EXERCISE:
An exact copy of all the entries below is what this task needs.

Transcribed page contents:

• • • • • • •

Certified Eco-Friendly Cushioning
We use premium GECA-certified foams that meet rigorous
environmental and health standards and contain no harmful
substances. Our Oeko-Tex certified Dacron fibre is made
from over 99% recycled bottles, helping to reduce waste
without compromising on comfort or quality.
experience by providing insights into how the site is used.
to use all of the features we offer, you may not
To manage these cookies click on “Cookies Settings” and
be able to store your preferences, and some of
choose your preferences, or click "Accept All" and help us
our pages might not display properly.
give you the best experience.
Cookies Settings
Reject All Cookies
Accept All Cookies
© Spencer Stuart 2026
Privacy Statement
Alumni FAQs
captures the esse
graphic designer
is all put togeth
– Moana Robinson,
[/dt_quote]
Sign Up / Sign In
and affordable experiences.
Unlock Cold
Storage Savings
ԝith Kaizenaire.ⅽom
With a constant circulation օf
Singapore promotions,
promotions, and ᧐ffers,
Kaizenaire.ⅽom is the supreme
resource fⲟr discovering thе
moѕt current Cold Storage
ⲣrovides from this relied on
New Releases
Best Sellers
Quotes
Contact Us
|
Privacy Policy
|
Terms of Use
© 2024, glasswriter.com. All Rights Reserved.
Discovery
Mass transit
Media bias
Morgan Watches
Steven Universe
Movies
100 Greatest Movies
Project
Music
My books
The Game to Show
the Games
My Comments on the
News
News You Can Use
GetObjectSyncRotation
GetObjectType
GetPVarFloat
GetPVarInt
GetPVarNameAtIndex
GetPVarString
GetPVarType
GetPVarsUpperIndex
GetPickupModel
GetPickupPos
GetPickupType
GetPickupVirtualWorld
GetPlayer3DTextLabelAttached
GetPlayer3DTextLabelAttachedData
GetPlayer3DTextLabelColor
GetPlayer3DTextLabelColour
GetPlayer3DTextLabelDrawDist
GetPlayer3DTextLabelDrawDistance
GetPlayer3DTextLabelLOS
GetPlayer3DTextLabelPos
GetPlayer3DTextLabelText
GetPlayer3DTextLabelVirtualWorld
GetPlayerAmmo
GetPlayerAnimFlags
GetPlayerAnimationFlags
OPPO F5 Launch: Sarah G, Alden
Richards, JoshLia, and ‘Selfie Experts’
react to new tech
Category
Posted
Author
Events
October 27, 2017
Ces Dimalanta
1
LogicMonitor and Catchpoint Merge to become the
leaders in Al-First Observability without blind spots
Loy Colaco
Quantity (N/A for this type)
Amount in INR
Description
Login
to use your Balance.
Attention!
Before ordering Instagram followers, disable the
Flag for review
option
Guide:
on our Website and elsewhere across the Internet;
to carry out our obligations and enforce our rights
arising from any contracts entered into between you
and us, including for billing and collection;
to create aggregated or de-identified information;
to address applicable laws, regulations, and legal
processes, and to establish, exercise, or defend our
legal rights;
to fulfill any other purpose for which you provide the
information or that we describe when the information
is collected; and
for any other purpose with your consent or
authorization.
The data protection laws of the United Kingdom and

• • • • • • •

WRITTEN ANSWER:
Certified Eco-Friendly Cushioning
We use premium GECA-certified foams that meet rigorous
environmental and health standards and contain no harmful
substances. Our Oeko-Tex certified Dacron fibre is made
from over 99% recycled bottles, helping to reduce waste
without compromising on comfort or quality.
experience by providing insights into how the site is used.
to use all of the features we offer, you may not
To manage these cookies click on “Cookies Settings” and
be able to store your preferences, and some of
choose your preferences, or click "Accept All" and help us
our pages might not display properly.
give you the best experience.
Cookies Settings
Reject All Cookies
Accept All Cookies
© Spencer Stuart 2026
Privacy Statement
Alumni FAQs
captures the esse
graphic designer
is all put togeth
– Moana Robinson,
[/dt_quote]
Sign Up / Sign In
and affordable experiences.
Unlock Cold
Storage Savings
ԝith Kaizenaire.ⅽom
With a constant circulation օf
Singapore promotions,
promotions, and ᧐ffers,
Kaizenaire.ⅽom is the supreme
resource fⲟr discovering thе
moѕt current Cold Storage
ⲣrovides from this relied on
New Releases
Best Sellers
Quotes
Contact Us
|
Privacy Policy
|
Terms of Use
© 2024, glasswriter.com. All Rights Reserved.
Discovery
Mass transit
Media bias
Morgan Watches
Steven Universe
Movies
100 Greatest Movies
Project
Music
My books
The Game to Show
the Games
My Comments on the
News
News You Can Use
GetObjectSyncRotation
GetObjectType
GetPVarFloat
GetPVarInt
GetPVarNameAtIndex
GetPVarString
GetPVarType
GetPVarsUpperIndex
GetPickupModel
GetPickupPos
GetPickupType
GetPickupVirtualWorld
GetPlayer3DTextLabelAttached
GetPlayer3DTextLabelAttachedData
GetPlayer3DTextLabelColor
GetPlayer3DTextLabelColour
GetPlayer3DTextLabelDrawDist
GetPlayer3DTextLabelDrawDistance
GetPlayer3DTextLabelLOS
GetPlayer3DTextLabelPos
GetPlayer3DTextLabelText
GetPlayer3DTextLabelVirtualWorld
GetPlayerAmmo
GetPlayerAnimFlags
GetPlayerAnimationFlags
OPPO F5 Launch: Sarah G, Alden
Richards, JoshLia, and ‘Selfie Experts’
react to new tech
Category
Posted
Author
Events
October 27, 2017
Ces Dimalanta
1
LogicMonitor and Catchpoint Merge to become the
leaders in Al-First Observability without blind spots
Loy Colaco
Quantity (N/A for this type)
Amount in INR
Description
Login
to use your Balance.
Attention!
Before ordering Instagram followers, disable the
Flag for review
option
Guide:
on our Website and elsewhere across the Internet;
to carry out our obligations and enforce our rights
arising from any contracts entered into between you
and us, including for billing and collection;
to create aggregated or de-identified information;
to address applicable laws, regulations, and legal
processes, and to establish, exercise, or defend our
legal rights;
to fulfill any other purpose for which you provide the
information or that we describe when the information
is collected; and
for any other purpose with your consent or
authorization.
The data protection laws of the United Kingdom and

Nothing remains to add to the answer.